Yes, thank you. As an oil and gas company, we don't have any restriction in terms of the tax [indiscernible] out of Nigeria. The regulation is our net report to fill our NSG form and the proceeds coming to the country, then you can utilize it the way you wish on our own path, ones coming to the country will translate them up because we have debt obligations and have dedicated account for that. So we don't have any issue force out of Nigeria. As a policy, we have to give about 70% of -- [ 52% ] of our funds in U.S. dollars and also us outside of the country.
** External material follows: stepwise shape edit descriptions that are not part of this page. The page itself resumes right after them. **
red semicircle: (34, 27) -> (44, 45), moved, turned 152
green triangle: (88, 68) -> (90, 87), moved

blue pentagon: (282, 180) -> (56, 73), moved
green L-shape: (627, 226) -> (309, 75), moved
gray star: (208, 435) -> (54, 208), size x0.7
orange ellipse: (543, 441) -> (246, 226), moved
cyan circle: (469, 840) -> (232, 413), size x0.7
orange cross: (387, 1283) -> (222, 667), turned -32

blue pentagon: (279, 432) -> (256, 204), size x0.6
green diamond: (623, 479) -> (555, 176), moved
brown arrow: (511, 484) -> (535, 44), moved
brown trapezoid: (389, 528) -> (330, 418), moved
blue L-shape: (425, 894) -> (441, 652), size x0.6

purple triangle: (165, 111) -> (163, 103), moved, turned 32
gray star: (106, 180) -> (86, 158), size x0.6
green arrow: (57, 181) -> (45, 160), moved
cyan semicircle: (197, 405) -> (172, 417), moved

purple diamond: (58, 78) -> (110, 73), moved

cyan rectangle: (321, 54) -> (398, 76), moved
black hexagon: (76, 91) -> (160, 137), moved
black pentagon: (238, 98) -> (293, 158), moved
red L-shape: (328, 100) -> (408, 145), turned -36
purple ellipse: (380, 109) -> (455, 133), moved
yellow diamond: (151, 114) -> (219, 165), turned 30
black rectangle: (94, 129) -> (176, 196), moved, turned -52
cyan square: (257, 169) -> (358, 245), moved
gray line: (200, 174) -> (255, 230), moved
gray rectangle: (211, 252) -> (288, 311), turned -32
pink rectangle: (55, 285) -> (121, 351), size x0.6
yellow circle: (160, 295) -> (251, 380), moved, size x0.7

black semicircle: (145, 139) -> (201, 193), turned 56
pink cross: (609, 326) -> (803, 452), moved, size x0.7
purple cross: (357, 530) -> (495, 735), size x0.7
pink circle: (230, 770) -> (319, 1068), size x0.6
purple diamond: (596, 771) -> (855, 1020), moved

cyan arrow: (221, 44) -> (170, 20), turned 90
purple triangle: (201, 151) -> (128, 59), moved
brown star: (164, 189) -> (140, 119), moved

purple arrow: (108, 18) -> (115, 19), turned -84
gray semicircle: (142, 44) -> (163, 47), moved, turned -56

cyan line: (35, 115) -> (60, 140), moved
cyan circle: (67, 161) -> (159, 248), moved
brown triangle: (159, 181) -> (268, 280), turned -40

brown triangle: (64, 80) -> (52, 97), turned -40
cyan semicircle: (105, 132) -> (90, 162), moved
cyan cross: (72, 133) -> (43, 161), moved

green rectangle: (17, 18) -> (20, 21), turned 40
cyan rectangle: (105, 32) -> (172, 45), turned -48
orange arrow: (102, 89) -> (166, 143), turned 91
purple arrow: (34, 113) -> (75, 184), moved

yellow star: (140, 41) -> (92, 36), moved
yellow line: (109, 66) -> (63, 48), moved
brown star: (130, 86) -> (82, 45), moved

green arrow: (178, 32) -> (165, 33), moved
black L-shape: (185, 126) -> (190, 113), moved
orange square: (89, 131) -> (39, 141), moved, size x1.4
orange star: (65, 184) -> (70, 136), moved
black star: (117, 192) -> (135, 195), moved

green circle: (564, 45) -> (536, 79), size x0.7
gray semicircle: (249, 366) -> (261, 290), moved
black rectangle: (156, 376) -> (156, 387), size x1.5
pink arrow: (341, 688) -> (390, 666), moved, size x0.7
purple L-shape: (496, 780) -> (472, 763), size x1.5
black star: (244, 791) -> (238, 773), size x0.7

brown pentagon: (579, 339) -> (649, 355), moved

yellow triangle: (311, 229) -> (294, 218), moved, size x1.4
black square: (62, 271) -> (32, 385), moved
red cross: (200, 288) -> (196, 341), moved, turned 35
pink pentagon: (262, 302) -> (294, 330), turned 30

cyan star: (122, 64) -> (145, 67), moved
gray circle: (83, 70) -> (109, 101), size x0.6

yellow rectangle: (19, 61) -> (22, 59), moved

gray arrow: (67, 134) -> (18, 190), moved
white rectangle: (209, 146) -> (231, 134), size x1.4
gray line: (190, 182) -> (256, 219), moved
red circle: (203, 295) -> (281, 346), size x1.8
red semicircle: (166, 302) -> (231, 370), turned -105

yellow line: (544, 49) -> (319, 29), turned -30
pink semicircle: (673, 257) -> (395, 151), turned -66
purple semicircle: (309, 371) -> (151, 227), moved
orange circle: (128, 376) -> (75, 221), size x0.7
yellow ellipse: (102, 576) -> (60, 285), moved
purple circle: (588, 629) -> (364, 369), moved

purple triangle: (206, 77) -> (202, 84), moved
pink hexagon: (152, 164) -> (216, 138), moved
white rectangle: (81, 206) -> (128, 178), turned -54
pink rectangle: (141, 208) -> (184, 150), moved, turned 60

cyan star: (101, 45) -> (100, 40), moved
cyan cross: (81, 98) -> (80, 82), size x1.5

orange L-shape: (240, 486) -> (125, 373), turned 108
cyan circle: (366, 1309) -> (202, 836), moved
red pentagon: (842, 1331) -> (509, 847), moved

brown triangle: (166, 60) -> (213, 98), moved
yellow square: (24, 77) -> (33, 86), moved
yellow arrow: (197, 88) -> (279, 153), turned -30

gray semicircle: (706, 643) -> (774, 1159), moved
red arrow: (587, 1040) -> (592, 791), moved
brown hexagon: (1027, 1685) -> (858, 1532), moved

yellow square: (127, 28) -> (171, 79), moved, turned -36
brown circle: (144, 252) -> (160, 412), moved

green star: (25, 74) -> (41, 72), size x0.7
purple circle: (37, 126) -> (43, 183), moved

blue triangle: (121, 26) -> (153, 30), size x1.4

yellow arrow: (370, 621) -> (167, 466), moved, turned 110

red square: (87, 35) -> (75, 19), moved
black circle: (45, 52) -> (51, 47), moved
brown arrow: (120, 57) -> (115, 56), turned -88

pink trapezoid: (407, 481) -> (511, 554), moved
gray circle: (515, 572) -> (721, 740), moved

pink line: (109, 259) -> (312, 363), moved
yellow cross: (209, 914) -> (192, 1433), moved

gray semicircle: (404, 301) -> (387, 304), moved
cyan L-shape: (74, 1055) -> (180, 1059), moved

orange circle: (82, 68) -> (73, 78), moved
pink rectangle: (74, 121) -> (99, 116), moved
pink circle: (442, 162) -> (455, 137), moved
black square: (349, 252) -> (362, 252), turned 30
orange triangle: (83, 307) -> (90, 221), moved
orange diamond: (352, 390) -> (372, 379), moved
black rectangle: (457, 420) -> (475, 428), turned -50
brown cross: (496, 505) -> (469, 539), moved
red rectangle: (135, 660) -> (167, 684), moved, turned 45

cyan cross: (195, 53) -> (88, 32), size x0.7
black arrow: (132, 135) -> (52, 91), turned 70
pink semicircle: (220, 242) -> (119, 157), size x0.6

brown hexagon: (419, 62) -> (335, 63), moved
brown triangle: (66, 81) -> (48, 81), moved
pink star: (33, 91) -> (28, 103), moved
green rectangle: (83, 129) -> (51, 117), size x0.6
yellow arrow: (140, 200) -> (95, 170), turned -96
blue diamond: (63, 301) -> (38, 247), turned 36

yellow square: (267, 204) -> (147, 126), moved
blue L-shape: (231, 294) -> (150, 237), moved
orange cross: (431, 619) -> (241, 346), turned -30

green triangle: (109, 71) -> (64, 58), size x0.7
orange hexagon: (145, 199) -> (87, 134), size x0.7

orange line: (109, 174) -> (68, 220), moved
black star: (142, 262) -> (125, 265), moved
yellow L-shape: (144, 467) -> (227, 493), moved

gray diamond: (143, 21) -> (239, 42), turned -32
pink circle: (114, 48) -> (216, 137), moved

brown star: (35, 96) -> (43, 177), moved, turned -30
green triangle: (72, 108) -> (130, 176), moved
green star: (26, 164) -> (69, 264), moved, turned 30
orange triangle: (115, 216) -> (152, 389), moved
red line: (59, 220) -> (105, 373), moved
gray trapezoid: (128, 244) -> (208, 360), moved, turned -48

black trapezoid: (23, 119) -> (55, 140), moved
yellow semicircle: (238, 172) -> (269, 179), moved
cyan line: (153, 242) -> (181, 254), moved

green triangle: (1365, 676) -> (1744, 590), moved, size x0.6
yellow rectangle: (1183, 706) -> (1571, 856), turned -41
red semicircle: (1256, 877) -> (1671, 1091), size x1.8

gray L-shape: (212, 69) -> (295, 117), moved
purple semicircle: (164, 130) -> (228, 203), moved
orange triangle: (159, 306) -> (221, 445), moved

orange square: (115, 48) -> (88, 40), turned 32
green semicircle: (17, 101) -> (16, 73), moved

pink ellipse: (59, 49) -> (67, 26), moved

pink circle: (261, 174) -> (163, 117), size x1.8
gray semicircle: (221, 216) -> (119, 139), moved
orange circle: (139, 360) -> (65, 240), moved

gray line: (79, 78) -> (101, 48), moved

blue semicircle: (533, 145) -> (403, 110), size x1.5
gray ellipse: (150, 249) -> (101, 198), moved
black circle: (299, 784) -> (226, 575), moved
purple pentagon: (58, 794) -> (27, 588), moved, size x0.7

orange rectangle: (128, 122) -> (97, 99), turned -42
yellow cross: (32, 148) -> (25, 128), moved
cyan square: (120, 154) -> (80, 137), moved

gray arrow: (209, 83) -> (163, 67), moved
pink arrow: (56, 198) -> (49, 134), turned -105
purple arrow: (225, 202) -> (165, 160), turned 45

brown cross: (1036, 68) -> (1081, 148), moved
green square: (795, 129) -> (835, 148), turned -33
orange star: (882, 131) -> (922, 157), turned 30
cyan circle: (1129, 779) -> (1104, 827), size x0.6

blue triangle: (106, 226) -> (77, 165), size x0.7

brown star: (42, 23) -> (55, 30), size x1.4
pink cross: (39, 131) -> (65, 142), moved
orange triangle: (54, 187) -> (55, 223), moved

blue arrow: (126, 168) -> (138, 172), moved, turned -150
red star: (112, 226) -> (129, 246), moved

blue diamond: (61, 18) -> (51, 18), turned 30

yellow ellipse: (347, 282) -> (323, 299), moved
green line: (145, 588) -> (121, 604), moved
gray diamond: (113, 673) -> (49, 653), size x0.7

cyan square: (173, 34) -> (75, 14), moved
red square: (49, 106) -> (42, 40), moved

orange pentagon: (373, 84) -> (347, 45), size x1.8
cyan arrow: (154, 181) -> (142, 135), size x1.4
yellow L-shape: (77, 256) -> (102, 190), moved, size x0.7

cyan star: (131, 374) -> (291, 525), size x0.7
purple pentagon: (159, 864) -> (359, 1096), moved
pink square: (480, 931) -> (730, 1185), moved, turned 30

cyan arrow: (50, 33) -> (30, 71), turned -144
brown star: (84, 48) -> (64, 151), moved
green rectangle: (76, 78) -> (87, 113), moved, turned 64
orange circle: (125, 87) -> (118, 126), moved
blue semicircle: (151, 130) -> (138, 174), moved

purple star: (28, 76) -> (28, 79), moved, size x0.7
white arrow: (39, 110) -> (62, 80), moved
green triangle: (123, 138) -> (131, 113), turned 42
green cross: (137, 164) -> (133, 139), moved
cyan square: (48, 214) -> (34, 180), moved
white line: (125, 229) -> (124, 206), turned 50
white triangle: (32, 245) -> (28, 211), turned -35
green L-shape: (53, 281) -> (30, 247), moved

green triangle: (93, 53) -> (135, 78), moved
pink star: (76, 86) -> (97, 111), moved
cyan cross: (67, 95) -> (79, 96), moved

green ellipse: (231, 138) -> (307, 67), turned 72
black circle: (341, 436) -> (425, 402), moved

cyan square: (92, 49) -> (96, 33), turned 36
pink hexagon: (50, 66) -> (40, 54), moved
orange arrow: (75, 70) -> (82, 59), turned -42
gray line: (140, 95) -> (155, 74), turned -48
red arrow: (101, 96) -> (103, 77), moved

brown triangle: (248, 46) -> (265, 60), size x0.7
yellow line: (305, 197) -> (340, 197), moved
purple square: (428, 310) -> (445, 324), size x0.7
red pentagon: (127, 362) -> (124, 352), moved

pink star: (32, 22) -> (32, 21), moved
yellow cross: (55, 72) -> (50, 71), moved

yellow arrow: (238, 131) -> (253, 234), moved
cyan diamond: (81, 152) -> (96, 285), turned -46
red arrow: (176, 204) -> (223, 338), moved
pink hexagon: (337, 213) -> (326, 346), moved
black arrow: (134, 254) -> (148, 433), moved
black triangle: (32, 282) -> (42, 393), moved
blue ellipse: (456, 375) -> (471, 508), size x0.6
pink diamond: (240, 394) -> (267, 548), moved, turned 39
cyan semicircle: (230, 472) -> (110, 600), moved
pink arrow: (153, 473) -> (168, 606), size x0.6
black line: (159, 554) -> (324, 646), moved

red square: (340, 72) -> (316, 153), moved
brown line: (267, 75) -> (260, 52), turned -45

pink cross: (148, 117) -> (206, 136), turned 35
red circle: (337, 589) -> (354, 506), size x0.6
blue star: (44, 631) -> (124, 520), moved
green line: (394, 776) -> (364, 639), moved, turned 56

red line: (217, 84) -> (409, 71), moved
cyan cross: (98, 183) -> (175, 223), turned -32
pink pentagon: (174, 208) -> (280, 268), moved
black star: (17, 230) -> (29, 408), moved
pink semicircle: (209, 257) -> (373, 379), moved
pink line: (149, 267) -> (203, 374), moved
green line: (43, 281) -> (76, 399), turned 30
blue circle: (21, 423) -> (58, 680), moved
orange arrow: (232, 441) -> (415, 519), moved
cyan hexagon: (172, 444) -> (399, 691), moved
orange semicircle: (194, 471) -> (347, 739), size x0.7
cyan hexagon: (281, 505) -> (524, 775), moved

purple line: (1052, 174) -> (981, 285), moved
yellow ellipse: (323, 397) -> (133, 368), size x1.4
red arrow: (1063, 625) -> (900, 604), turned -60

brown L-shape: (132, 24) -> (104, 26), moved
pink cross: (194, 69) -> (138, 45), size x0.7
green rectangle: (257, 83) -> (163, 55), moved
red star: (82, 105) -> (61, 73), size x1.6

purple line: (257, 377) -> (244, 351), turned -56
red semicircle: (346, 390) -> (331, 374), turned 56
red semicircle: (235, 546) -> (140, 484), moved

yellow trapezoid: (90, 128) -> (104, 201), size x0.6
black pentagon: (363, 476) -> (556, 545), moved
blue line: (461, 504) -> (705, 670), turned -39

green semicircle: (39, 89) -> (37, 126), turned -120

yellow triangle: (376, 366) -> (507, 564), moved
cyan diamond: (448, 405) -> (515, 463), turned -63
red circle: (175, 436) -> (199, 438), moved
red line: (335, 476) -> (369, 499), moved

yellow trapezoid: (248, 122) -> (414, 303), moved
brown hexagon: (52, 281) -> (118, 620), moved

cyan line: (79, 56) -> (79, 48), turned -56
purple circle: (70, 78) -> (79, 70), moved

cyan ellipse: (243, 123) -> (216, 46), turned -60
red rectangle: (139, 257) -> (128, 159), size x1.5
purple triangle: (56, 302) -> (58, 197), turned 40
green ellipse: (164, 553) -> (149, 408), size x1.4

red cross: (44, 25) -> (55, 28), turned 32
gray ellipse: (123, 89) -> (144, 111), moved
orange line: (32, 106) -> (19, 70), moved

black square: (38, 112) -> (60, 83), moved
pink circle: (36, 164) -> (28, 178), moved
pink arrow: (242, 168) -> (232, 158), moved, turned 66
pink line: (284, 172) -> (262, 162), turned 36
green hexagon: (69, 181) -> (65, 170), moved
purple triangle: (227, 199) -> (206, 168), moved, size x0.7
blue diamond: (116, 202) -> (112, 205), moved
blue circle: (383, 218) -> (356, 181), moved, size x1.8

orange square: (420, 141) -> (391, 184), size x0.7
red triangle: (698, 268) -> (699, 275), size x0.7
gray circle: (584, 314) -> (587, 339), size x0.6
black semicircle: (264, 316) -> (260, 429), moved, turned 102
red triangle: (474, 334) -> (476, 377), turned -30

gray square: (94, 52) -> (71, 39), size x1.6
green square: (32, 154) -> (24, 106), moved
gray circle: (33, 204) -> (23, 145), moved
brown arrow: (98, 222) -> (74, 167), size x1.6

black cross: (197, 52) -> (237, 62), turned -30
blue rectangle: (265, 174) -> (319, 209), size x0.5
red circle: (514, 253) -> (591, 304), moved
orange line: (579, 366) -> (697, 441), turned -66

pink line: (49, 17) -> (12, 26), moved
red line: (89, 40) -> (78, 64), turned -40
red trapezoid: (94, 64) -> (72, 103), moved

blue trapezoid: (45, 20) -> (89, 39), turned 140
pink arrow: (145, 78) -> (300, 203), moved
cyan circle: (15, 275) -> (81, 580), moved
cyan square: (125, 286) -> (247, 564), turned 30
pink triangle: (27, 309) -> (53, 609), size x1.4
And currently, we are well ahead of that, almost all efforts after the contracts that are going to the JV accounts for repetition.

Roger Brown

executive
#12

Just to add to that, at the minute, all the narrow which we get from our gas business, we're deploying it in our business. So actually, we are now short narrow and therefore, we are looking obviously -- we're going to have to eventually go out and buy narrow in the market, which I think is the right side we want to be.

Operator

operator
#13

[Operator Instructions] This concludes our question-and-answer session and I would like to turn the conference back over to Roger Brown for any closing remarks. Please go ahead.

Roger Brown

executive
#14

Just say, thanks very much for coming on the call this morning and it's business as usual for us and we look forward to Q3 results in October. Thank you very much and have a good day.

Operator

operator
#15

Ladies and gentlemen, this concludes today's conference. Thank you for joining. You may now disconnect. Goodbye.